◆ Текст ◆
_ _ _
От Pout Ответить на сообщение
К Pout Ответить по почте
Дата 24.12.2004 11:22:34 Найти в дереве
Рубрики Прочее; Россия-СССР; Версия для печати

"Революционная толпа" . ЛеФевр против ЛеБона,Тэна и Ко

>
> Революционная ментальность.
> ее полвека назад исследовал Жан Лефевр (Lе grande peur - Великий
> страх о 1789г ,"Революционная толпа" - это классика теории номер1).
Cложнее чем у Лебона етс, никакого слепого бунта, животных
> инстинктов толпы - все гораздо интереснее и конструктивнее. Минимум
> насилия, максимум народного проснувшегося творчества. в
т.ч.умственного
> и ментального.
>
> Вот я приводил пример англ.историка Эдварда Томпсона с теорией
moral
> economy of the poor. Он заложил направление, исследующее нориы
поведения
> и восприятия англ.трудящихся в 18-19 веках. Сам называет его
> социально-гуманистическим постмарксизмом,там была целая группа
историков
> "Pаst and Present". В любом случае, все признают, что его исследования
> "моральной политэкономии трудящихся" - новое слово. Парадоксы в том же
> ключе. Какие там "слепые бунты"...Все совсем не так, как
> удобно воображать нашему обывательскому ИТРскому менталитету.
> Вместо привычного представления о "хлебных бунтах" - отстаивание
> традиционных норм (прежде всего - твердых цен на хлеб, они оказались в
> фокусе противостояния при переходе к свободному рынку). Вместо
грабежа,
> дележки - твердая,дисциплинированная и небунташная борьба за основы
> справедливости, на которой для работяг стоял мир. Как обычно в
> исследовании М., анализ опирается не на литературу и писаную историю,
а
> на гигантский свод документальных источников.
_ _ _
◆ Выдержка из данных ◆
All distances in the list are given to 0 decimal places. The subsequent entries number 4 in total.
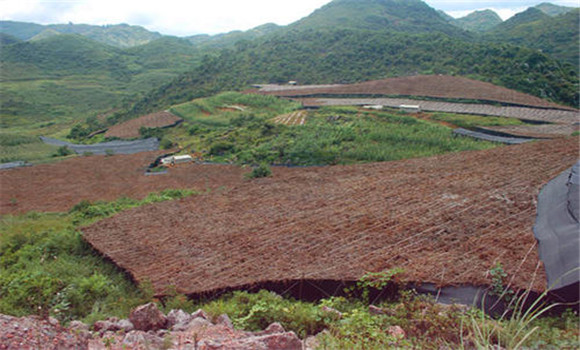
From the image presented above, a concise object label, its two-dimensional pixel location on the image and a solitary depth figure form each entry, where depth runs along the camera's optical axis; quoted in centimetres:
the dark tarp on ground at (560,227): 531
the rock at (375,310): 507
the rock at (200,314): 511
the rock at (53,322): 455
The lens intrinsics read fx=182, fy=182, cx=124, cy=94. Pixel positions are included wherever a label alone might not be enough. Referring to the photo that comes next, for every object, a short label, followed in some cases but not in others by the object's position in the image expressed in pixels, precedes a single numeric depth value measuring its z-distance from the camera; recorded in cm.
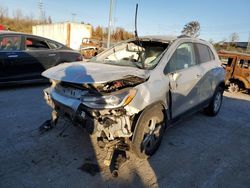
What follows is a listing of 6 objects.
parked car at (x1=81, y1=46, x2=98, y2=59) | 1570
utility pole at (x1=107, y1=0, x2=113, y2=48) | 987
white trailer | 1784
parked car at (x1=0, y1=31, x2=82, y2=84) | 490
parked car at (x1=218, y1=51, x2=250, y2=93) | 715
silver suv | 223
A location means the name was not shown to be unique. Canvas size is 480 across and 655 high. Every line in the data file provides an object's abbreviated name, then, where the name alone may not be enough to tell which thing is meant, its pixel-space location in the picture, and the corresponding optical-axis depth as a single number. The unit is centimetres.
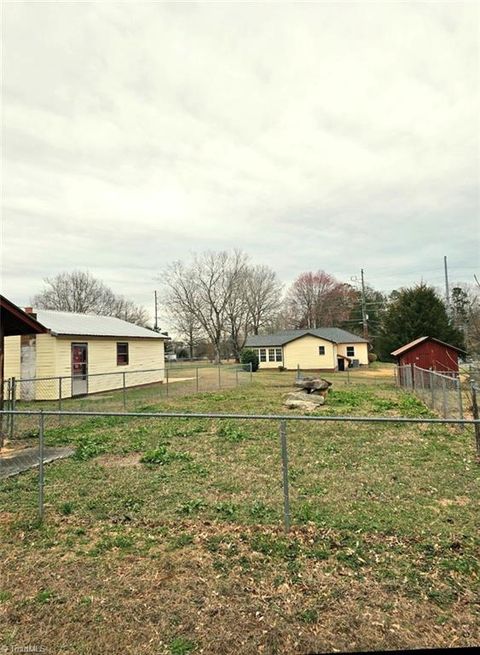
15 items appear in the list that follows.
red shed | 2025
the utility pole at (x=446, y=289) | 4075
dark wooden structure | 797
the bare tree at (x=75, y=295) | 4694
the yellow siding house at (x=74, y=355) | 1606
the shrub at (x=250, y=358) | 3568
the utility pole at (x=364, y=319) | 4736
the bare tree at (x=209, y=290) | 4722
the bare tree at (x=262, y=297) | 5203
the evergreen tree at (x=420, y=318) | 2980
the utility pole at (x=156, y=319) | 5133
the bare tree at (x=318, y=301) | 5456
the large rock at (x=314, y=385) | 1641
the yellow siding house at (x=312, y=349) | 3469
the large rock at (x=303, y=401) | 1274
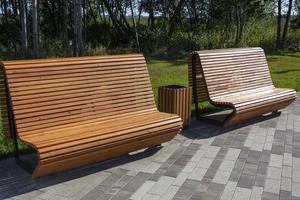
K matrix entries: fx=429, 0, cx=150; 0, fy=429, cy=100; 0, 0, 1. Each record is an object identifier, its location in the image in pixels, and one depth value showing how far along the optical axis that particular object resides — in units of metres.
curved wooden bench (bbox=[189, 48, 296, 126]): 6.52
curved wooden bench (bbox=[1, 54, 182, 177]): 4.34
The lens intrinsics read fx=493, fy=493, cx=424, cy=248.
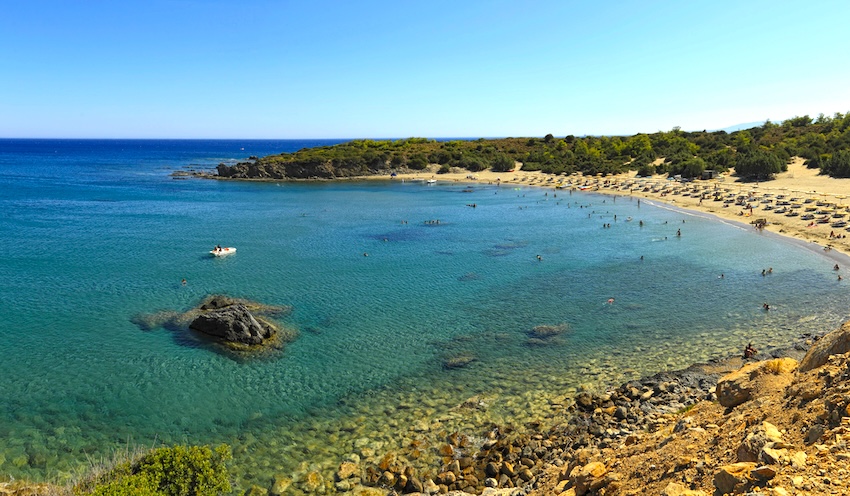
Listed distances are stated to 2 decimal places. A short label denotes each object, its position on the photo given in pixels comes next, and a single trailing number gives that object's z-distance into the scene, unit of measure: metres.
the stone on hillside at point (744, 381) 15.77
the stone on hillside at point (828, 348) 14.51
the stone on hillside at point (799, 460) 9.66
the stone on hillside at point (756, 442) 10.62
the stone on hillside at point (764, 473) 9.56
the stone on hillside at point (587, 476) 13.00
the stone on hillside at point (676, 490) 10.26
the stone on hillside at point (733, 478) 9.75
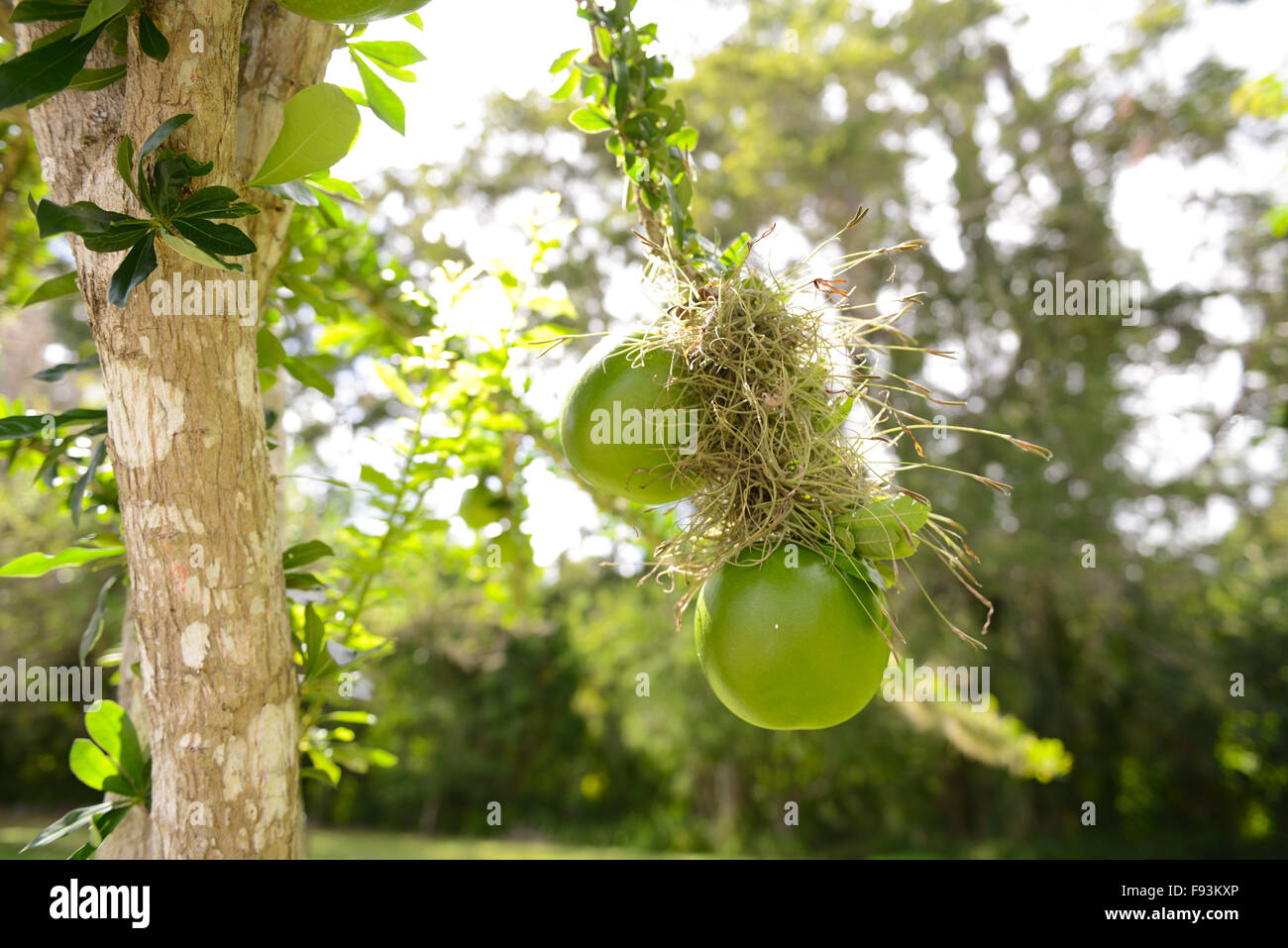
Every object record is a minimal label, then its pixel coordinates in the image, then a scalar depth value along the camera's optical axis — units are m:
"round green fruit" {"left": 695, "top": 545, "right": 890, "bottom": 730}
_ _ _
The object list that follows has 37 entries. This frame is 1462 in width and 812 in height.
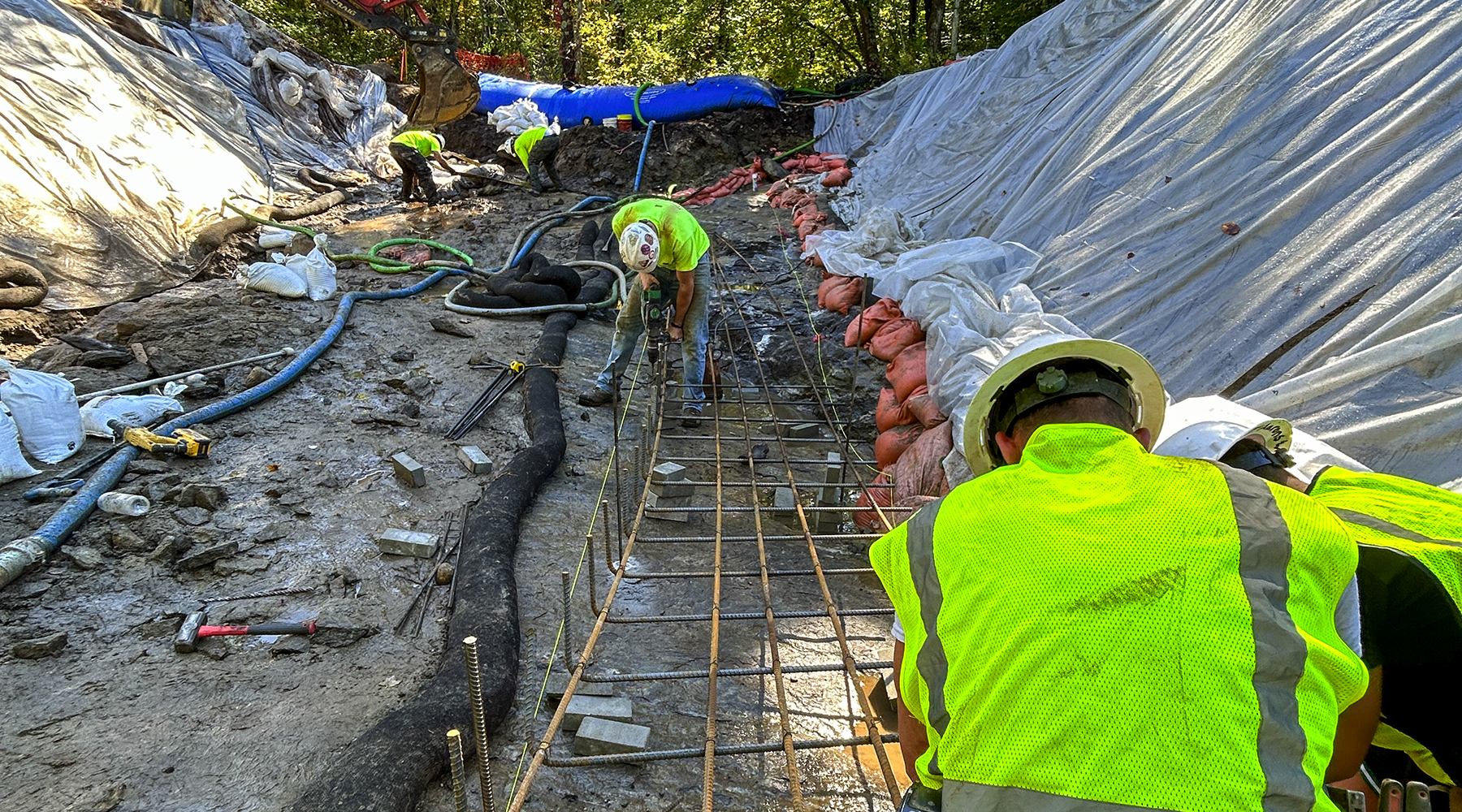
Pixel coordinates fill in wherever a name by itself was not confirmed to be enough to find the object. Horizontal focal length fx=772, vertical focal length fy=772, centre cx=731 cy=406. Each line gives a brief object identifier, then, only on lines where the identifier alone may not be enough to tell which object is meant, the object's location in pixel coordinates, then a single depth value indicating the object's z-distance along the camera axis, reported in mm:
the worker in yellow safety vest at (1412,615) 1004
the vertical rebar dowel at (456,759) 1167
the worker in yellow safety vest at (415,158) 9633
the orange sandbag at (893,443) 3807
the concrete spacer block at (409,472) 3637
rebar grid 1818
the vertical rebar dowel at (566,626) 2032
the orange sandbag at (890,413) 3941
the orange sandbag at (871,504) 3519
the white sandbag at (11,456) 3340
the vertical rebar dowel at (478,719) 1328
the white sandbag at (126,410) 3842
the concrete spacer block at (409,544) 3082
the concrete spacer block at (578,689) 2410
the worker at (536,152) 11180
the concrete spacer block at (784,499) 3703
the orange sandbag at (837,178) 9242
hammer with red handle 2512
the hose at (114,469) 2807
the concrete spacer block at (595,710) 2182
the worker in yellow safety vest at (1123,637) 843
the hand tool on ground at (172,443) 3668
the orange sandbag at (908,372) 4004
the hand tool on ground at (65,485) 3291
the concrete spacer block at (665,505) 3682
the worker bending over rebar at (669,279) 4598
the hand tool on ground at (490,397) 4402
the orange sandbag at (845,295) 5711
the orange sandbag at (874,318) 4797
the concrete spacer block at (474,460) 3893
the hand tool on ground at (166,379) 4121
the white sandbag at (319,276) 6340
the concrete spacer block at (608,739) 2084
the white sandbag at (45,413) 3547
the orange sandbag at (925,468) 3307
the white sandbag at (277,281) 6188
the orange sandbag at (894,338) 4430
_ _ _
◆ Задание ◆
Воспроизведите фрагмент текста о революционной толпе, начиная со слов «От Pout Ответить» и заканчивая словами «классика теории номер1).», заменив в нем «классика» на «основа».

◆ Поле для ответа ◆
От Pout Ответить на сообщение
К Pout Ответить по почте
Дата 24.12.2004 11:22:34 Найти в дереве
Рубрики Прочее; Россия-СССР; Версия для печати

"Революционная толпа" . ЛеФевр против ЛеБона,Тэна и Ко

>
> Революционная ментальность.
> ее полвека назад исследовал Жан Лефевр (Lе grande peur - Великий
> страх о 1789г ,"Революционная толпа" - это основа теории номер1).